Virus: la Germania ha un piano contro una seconda ondata di contagi. Obblighi di quarantena e blocchi negli spostamenti interni, ma la proposta piacerà ai tedeschi?

Nuova quarantena e stop spostamenti: il piano della Germania contro la seconda ondata

La sfida al coronavirus ora è tutta rivolta al pericolo seconda ondata. Anche per la Germania, che con i suoi poco più di 200.000 contagiati e quasi 10.000 morti risulta una delle nazioni europee che meglio hanno arginato l’epidemia.

Tuttavia, il timore di improvvisi focolai è molto sentito da Angela Merkel, specialmente dopo quanto accaduto nel grande stabilimento della lavorazione della carne.

Per questo, la Germania sta studiando un piano per evitare nuove ondate di COVID-19 nei prossimi mesi.
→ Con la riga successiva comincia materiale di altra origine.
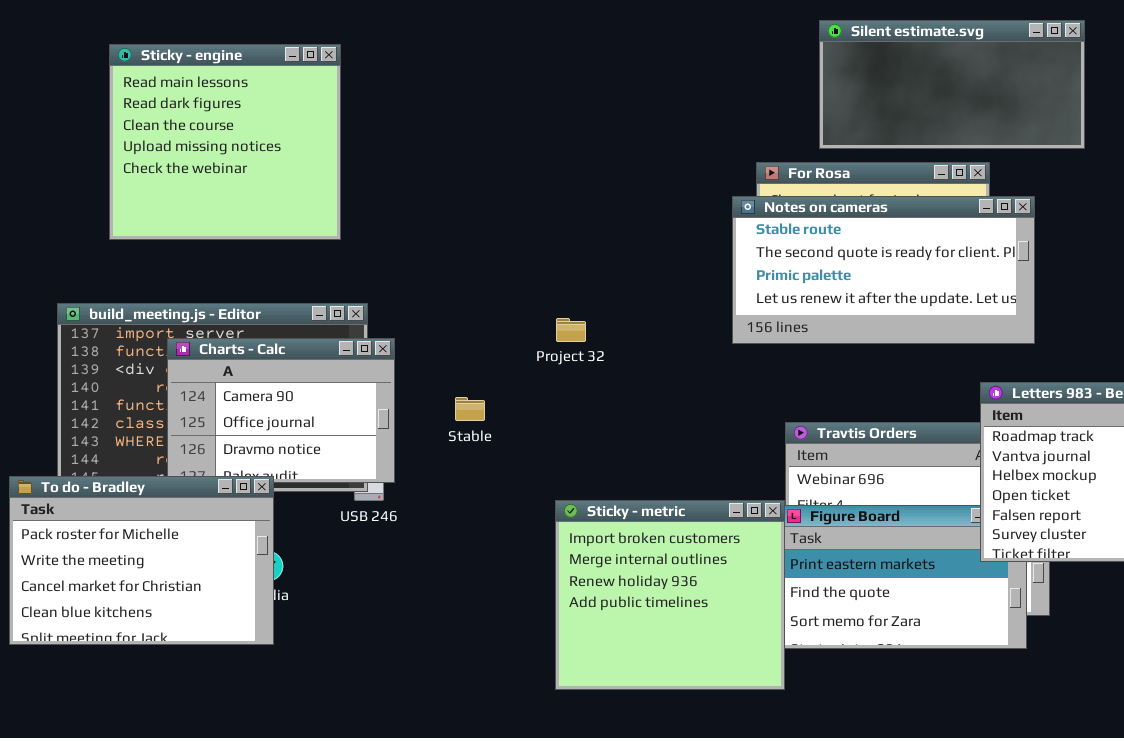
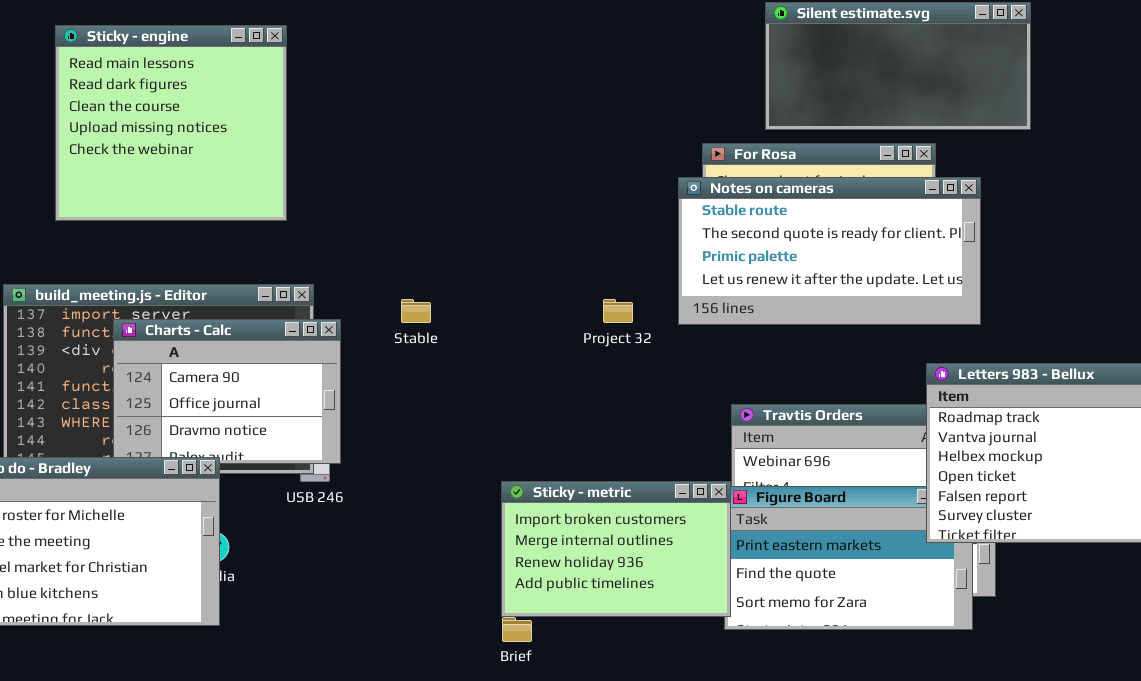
Project 32: [556,318,586,342] -> [603,299,633,323], moved
Stable: [455,397,485,421] -> [401,299,431,323], moved
Sticky - metric: [555,500,785,690] -> [501,481,731,617], resized

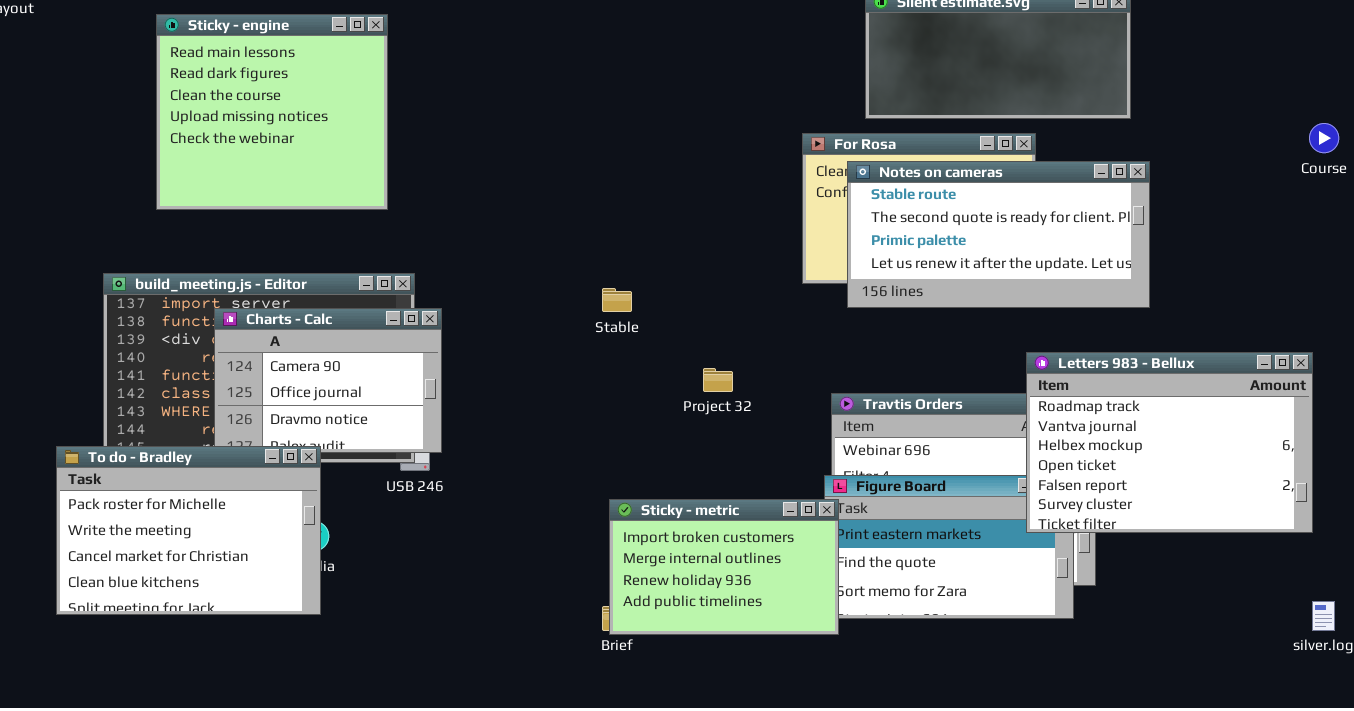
Notes on cameras: [678,177,981,325] -> [847,161,1150,308], moved
Stable: [401,299,431,323] -> [602,288,632,312], moved
Project 32: [603,299,633,323] -> [703,368,733,392], moved
Sticky - metric: [501,481,731,617] -> [609,499,839,635], moved

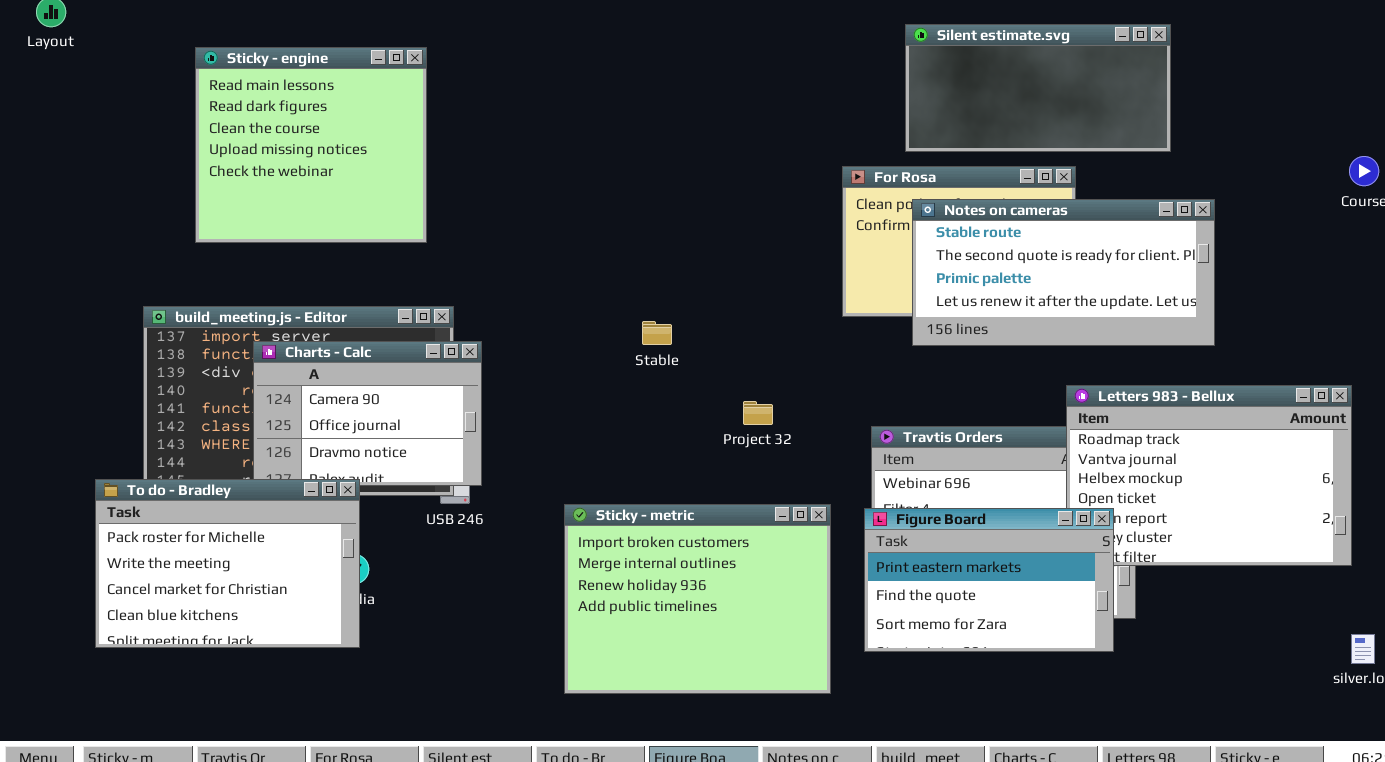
Notes on cameras: [847,161,1150,308] -> [912,199,1215,346], moved
Figure Board: [824,475,1074,619] -> [864,508,1114,652], raised
Sticky - metric: [609,499,839,635] -> [564,504,831,694], moved, resized

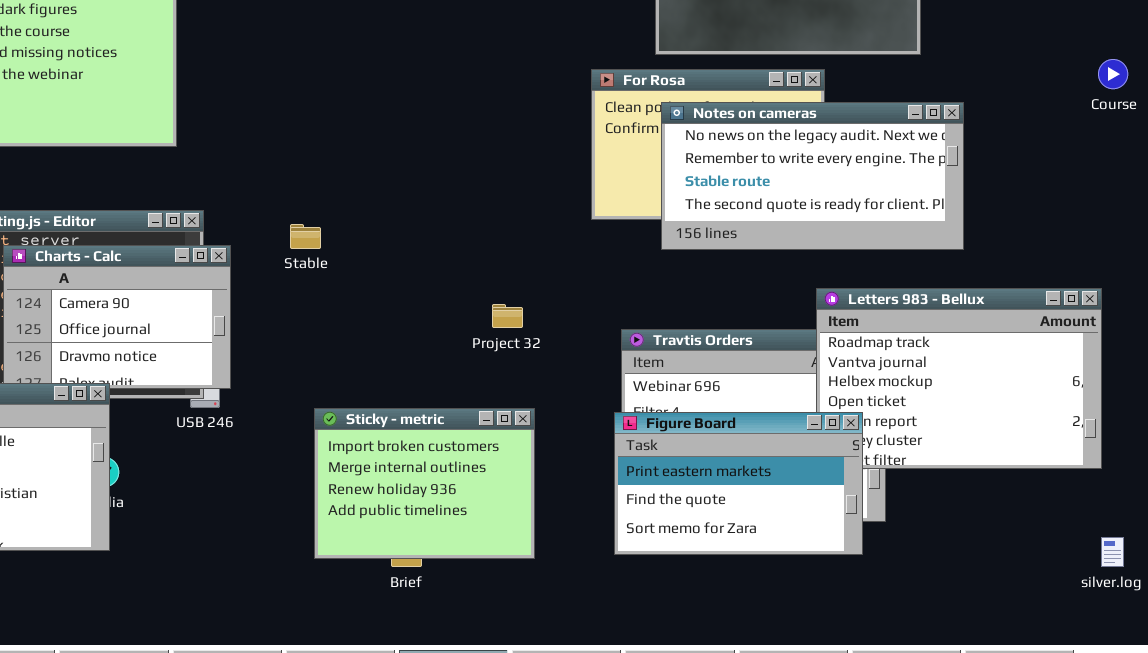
Notes on cameras: [912,199,1215,346] -> [661,102,964,250], scrolled up 2 rows
Stable: [642,321,672,345] -> [290,224,321,249], moved
Sticky - metric: [564,504,831,694] -> [314,408,535,559], resized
Sul tavolo delle proposte spunta l’idea di quarantene locali e divieto di spostamenti interni.

Coronavirus: Germania verso nuove restrizioni

Helge Braun, responsabile della lotta alla pandemia in Germania, ha annunciato che il Governo sta valutando un piano per arginare eventuali focolai che dovessero presentarsi in aree circoscritte della nazione.

Nello specifico, l’idea è di imporre quarantene locali e limitazioni stringenti agli spostamenti dei cittadini dentro e fuori le zone che registrano rapidi aumenti dei positivi.

Braun ha fatto riferimento all’approccio del Giappone, che ha “sigillato” le aree in cui si sono verificati nuovi cluster, evitandone la diffusione. Una simile direzione potrebbe essere seguita anche dalla Germania.

La proposta è che qualora l’origine del contagio non venga subito riconosciuta e isolata, tutto il territorio coinvolto venga chiuso e le persone sottoposte a immediata quarantena.

I rischi della quarantena locale

Il piano della Germania per evitare una seconda ondata potrebbe non piacere alla popolazione.

Innanzitutto, perché nuovi limiti agli spostamenti rischiano di essere avvertiti come troppo severi rispetto alla necessità di proteggere le persone. Il periodo di massima allerta, infatti, è percepito ormai come passato.

Quando il blocco parziale è stato imposto a due contee tedesche il mese scorso dopo il focolaio in uno stabilimento della carne, ci sono state proteste. I cittadini ai quali è stato imposto il divieto di allontanamento da alcune regioni tedesche hanno reagito in modo rabbioso contro il Governo.

In più, il tema delle restrizioni agli spostamenti interni è ancora molto delicato in Germania. Un Paese diviso per decenni durante gli anni della Guerra Fredda difficilmente è disposto ad accettare divieti alla libertà di movimento dentro i confini nazionali.

Anche se si tratta di evitare la seconda ondata di coronavirus, quarantene locali e restrizioni agli spostamenti potrebbero generare malcontento in Germania.